Exercise objective: Scan the entries below for "Anda" and copy each line that holds it.

[Extracted page text data]
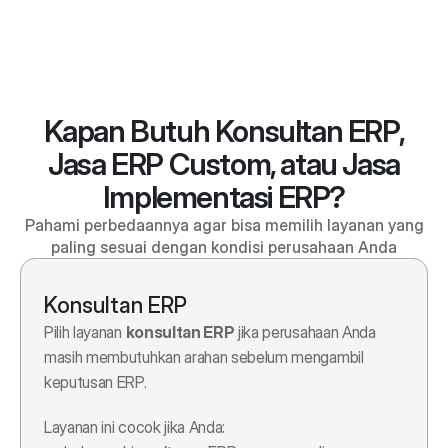
Kapan Butuh Konsultan ERP,
Jasa ERP Custom, atau Jasa
Implementasi ERP?
Pahami perbedaannya agar bisa memilih layanan yang
paling sesuai dengan kondisi perusahaan Anda
Konsultan ERP
Pilih layanan 
konsultan ERP
 jika perusahaan Anda 
masih membutuhkan arahan sebelum mengambil 
keputusan ERP.
Layanan ini cocok jika Anda:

Solution for this exercise:
paling sesuai dengan kondisi perusahaan Anda
 jika perusahaan Anda 
Layanan ini cocok jika Anda:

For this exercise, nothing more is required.